Training Language Models via Neural Cellular Automata
Synthetic data from cellular automata boosts LLM performance by 6% while using 10x less data than natural language.
A team of researchers has published a groundbreaking paper proposing a novel method for training large language models (LLMs) using synthetic data generated by Neural Cellular Automata (NCA). The work, titled 'Training Language Models via Neural Cellular Automata,' addresses fundamental limitations of current pre-training, which relies on finite, biased natural language text that entangles knowledge with reasoning. The authors ask: is natural language the only path to intelligence? Their answer is a 'synthetic-then-natural' pipeline where models are first pre-trained on controllable, cheap-to-generate NCA data that exhibits rich spatiotemporal structures statistically similar to language.
Remarkably, pre-pre-training on just 164 million tokens of this synthetic data improved downstream language modeling performance by up to 6% and sped up convergence by 1.6 times. This small amount of synthetic data even outperformed pre-training on 1.6 billion tokens of natural language from Common Crawl. The performance gains transferred to key reasoning benchmarks like GSM8K for math, HumanEval for code, and BigBench-Lite. The researchers found that the attention layers in transformer models were the most transferable components from synthetic to natural training.
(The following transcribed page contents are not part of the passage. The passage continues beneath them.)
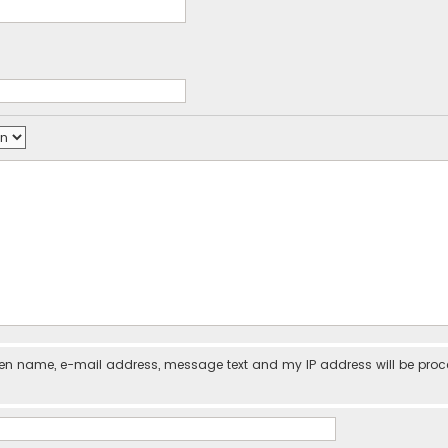
iven name, e-mail address, message text and my IP address will be pro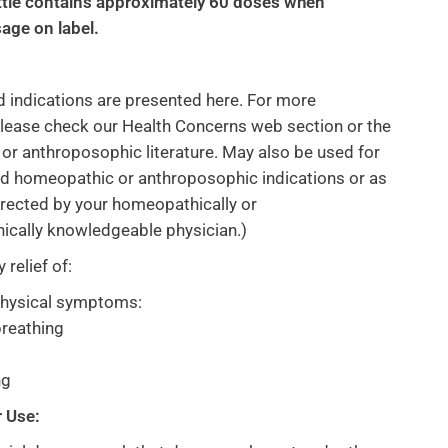
tle contains approximately 60 doses when
age on label.
d indications are presented here. For more
lease check our Health Concerns web section or the
r anthroposophic literature. May also be used for
rd homeopathic or anthroposophic indications or as
directed by your homeopathically or
ically knowledgeable physician.)
relief of:
physical symptoms:
reathing
ng
r Use: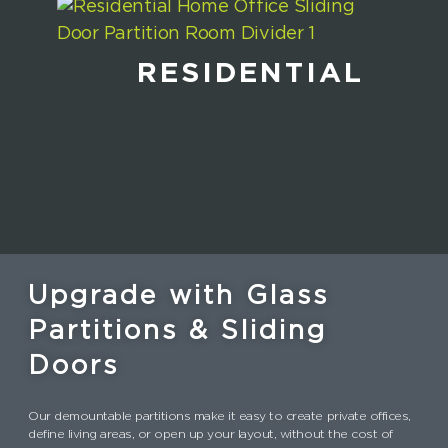
RESIDENTIAL
Upgrade with Glass
Partitions & Sliding
Doors
Our demountable partitions make it easy to create private offices,
define living areas, or open up your layout, without the cost of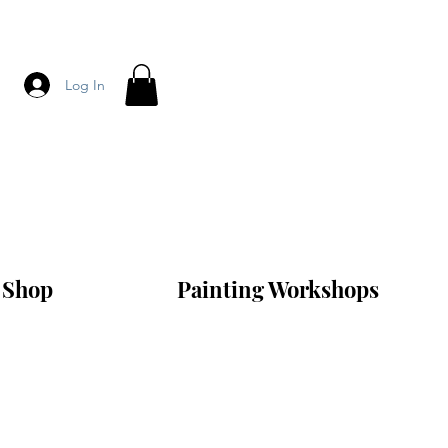
Log In
Shop
Painting Workshops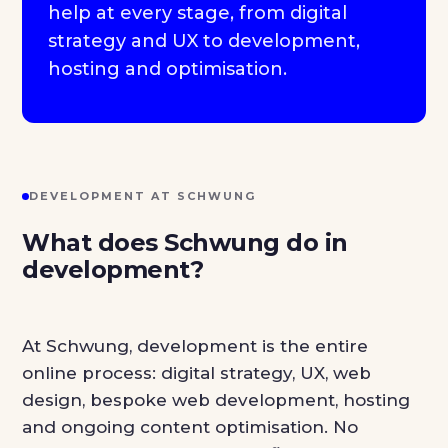
help at every stage, from digital
strategy and UX to development,
hosting and optimisation.
DEVELOPMENT AT SCHWUNG
What does Schwung do in
development?
At Schwung, development is the entire
online process: digital strategy, UX, web
design, bespoke web development, hosting
and ongoing content optimisation. No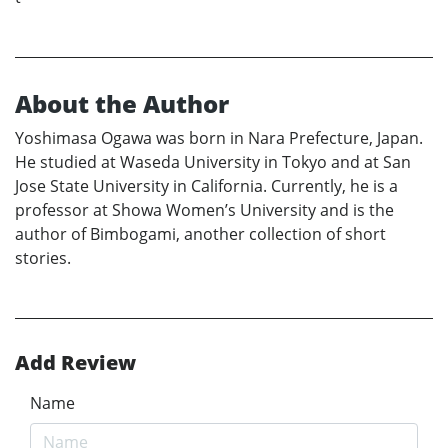
About the Author
Yoshimasa Ogawa was born in Nara Prefecture, Japan.
He studied at Waseda University in Tokyo and at San
Jose State University in California. Currently, he is a
professor at Showa Women’s University and is the
author of Bimbogami, another collection of short
stories.
Add Review
Name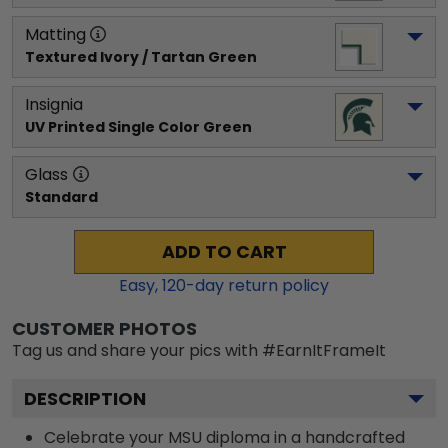
Matting
Textured Ivory / Tartan Green
Insignia
UV Printed Single Color Green
Glass
Standard
ADD TO CART
Easy,
120
-day return policy
CUSTOMER PHOTOS
Tag us and share your pics with #EarnItFrameIt
DESCRIPTION
Celebrate your MSU diploma in a handcrafted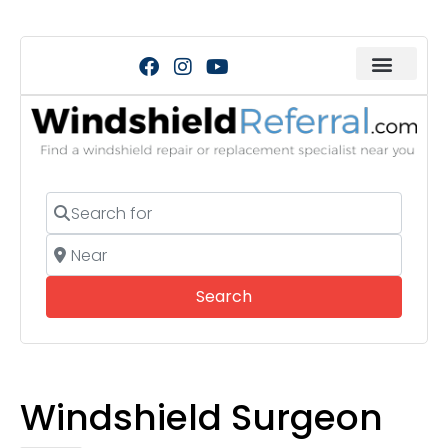
Search for
Near
Search
Search
Windshield Surgeon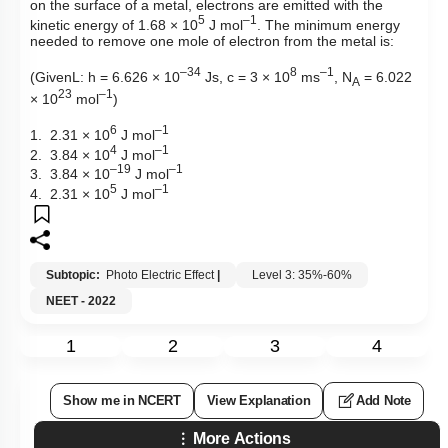
on the surface of a metal, electrons are emitted with the
5
–1
kinetic energy of 1.68 × 10
J mol
. The minimum energy
needed to remove one mole of electron from the metal is:
–34
8
–1
(GivenL: h = 6.626 × 10
Js, c = 3 × 10
ms
, N
= 6.022
A
23
–1
× 10
mol
)
6
–1
1. 2.31 × 10
J mol
4
–1
2. 3.84 × 10
J mol
–19
–1
3. 3.84 × 10
J mol
5
–1
4. 2.31 × 10
J mol
Subtopic:
Photo Electric Effect
|
Level 3: 35%-60%
NEET - 2022
1
2
3
4
Show me in NCERT
View Explanation
Add Note
More Actions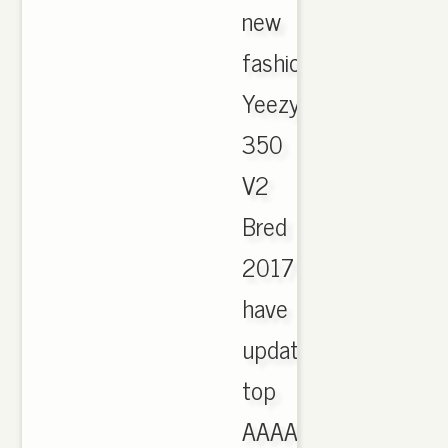
new
fashion
Yeezy
350
V2
Bred
2017
have
updated,
top
AAAA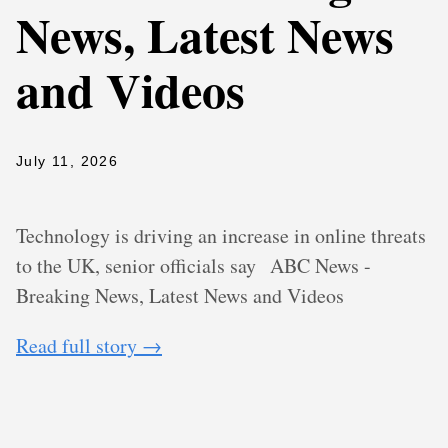
News, Latest News
and Videos
July 11, 2026
Technology is driving an increase in online threats
to the UK, senior officials say
ABC News -
Breaking News, Latest News and Videos
Read full story →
Crucially, the study revealed that optimal NCA complexity is domain-specific. Simpler automata dynamics worked better for coding tasks, while more complex dynamics benefited mathematical reasoning and general web text modeling. This finding enables the systematic tuning of synthetic data distributions to target specific downstream applications. The work opens a new research direction toward more efficient, potentially fully synthetic pre-training pipelines that could reduce reliance on massive, copyrighted, or biased text corpora.
- Pre-training on 164M NCA tokens improved language modeling by 6% and accelerated convergence by 1.6x.
- Synthetic data outperformed 10x more natural language data (1.6B tokens) from Common Crawl for pre-training efficiency.
- Gains transferred to reasoning benchmarks (GSM8K, HumanEval) with optimal NCA complexity varying by domain (code vs. math).
Why It Matters
Offers a path to train more capable AI with less data, lower cost, and reduced human bias, potentially disrupting how foundation models are built.